- **Instructions for the task**
For the records that follow, restate each one word for word and leave the images behind.
___ Supplied records ___
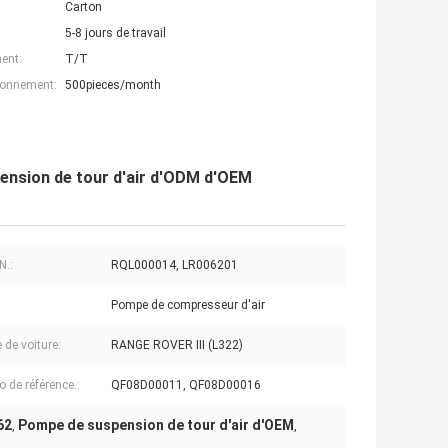
Carton
5-8 jours de travail
ent:
T/T
ionnement:
500pieces/month
nsion de tour d'air d'ODM d'OEM
N.:
RQL000014, LR006201
Pompe de compresseur d'air
 de voiture:
RANGE ROVER III (L322)
 de référence.:
QF08D00011, QF08D00016
62
Pompe de suspension de tour d'air d'OEM
,
,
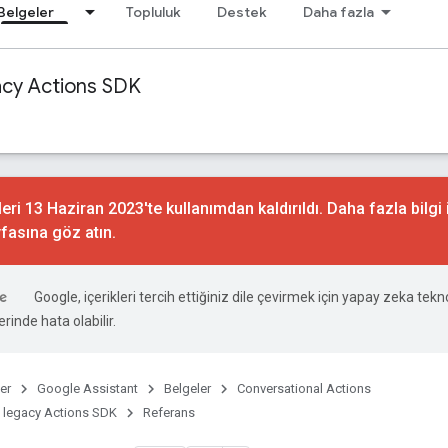
Belgeler
Topluluk
Destek
Daha fazla
acy Actions SDK
ri 13 Haziran 2023'te kullanımdan kaldırıldı. Daha fazla bilgi 
fasına göz atın.
Google, içerikleri tercih ettiğiniz dile çevirmek için yapay zeka teknol
rinde hata olabilir.
er
Google Assistant
Belgeler
Conversational Actions
 legacy Actions SDK
Referans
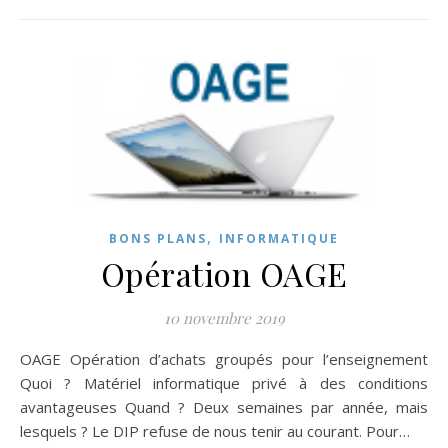
,
BONS PLANS
INFORMATIQUE
Opération OAGE
10 novembre 2019
OAGE Opération d’achats groupés pour l’enseignement
Quoi ? Matériel informatique privé à des conditions
avantageuses Quand ? Deux semaines par année, mais
lesquels ? Le DIP refuse de nous tenir au courant. Pour…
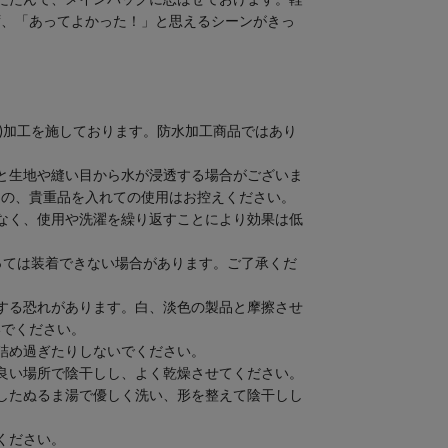
ず、「あってよかった！」と思えるシーンがきっ
い)加工を施しております。防水加工商品ではあり
と生地や縫い目から水が浸透する場合がございま
もの、貴重品を入れての使用はお控えください。
なく、使用や洗濯を繰り返すことにより効果は低
よっては装着できない場合があります。ご了承くだ
する恐れがあります。白、淡色の製品と摩擦させ
いでください。
詰め過ぎたりしないでください。
良い場所で陰干しし、よく乾燥させてください。
したぬるま湯で優しく洗い、形を整えて陰干しし
ください。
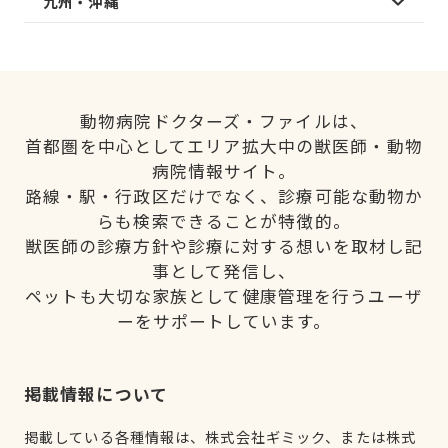
九州・沖縄
動物病院ドクターズ・ファイルは、
首都圏を中心としてエリア拡大中の獣医師・動物
病院情報サイト。
路線・駅・行政区だけでなく、診療可能な動物か
らも検索できることが特徴的。
獣医師の診療方針や診療に対する想いを取材し記
事として発信し、
ペットも大切な家族として健康管理を行うユーザ
ーをサポートしています。
掲載情報について
掲載している各種情報は、株式会社ギミック、または株式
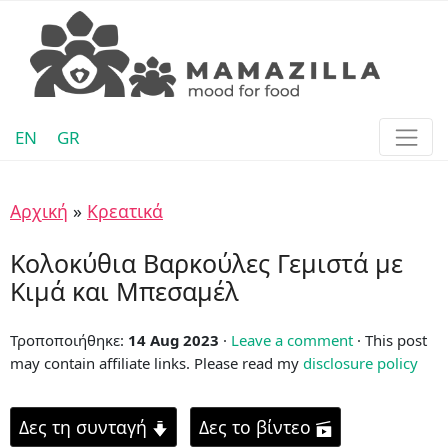
EN
GR
Αρχική
»
Κρεατικά
Κολοκύθια Βαρκούλες Γεμιστά με
Κιμά και Μπεσαμέλ
Τροποποιήθηκε:
14 Aug 2023
·
Leave a comment
· This post
may contain affiliate links. Please read my
disclosure policy
Δες τη συνταγή
Δες το βίντεο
___
- **Exercise solution**
Carton
5-8 jours de travail
ent:
T/T
ionnement:
500pieces/month
nsion de tour d'air d'ODM d'OEM
N.:
RQL000014, LR006201
Pompe de compresseur d'air
 de voiture:
RANGE ROVER III (L322)
 de référence.:
QF08D00011, QF08D00016
62
Pompe de suspension de tour d'air d'OEM
,
,
Belgeler
Topluluk
Destek
Daha fazla
acy Actions SDK
ri 13 Haziran 2023'te kullanımdan kaldırıldı. Daha fazla bilgi 
fasına göz atın.
Google, içerikleri tercih ettiğiniz dile çevirmek için yapay zeka teknol
rinde hata olabilir.
er
Google Assistant
Belgeler
Conversational Actions
 legacy Actions SDK
Referans
,
BONS PLANS
INFORMATIQUE
Opération OAGE
10 novembre 2019
OAGE Opération d’achats groupés pour l’enseignement
Quoi ? Matériel informatique privé à des conditions
avantageuses Quand ? Deux semaines par année, mais
lesquels ? Le DIP refuse de nous tenir au courant. Pour…
ず、「あってよかった！」と思えるシーンがきっ
い)加工を施しております。防水加工商品ではあり
と生地や縫い目から水が浸透する場合がございま
もの、貴重品を入れての使用はお控えください。
なく、使用や洗濯を繰り返すことにより効果は低
よっては装着できない場合があります。ご了承くだ
する恐れがあります。白、淡色の製品と摩擦させ
いでください。
詰め過ぎたりしないでください。
良い場所で陰干しし、よく乾燥させてください。
したぬるま湯で優しく洗い、形を整えて陰干しし
ください。
九州・沖縄
動物病院ドクターズ・ファイルは、
首都圏を中心としてエリア拡大中の獣医師・動物
病院情報サイト。
路線・駅・行政区だけでなく、診療可能な動物か
らも検索できることが特徴的。
獣医師の診療方針や診療に対する想いを取材し記
事として発信し、
ペットも大切な家族として健康管理を行うユーザ
ーをサポートしています。
掲載情報について
掲載している各種情報は、株式会社ギミック、または株式
EN
GR
Αρχική
»
Κρεατικά
Κολοκύθια Βαρκούλες Γεμιστά με
Κιμά και Μπεσαμέλ
Τροποποιήθηκε:
14 Aug 2023
·
Leave a comment
· This post
may contain affiliate links. Please read my
disclosure policy
Δες τη συνταγή
Δες το βίντεο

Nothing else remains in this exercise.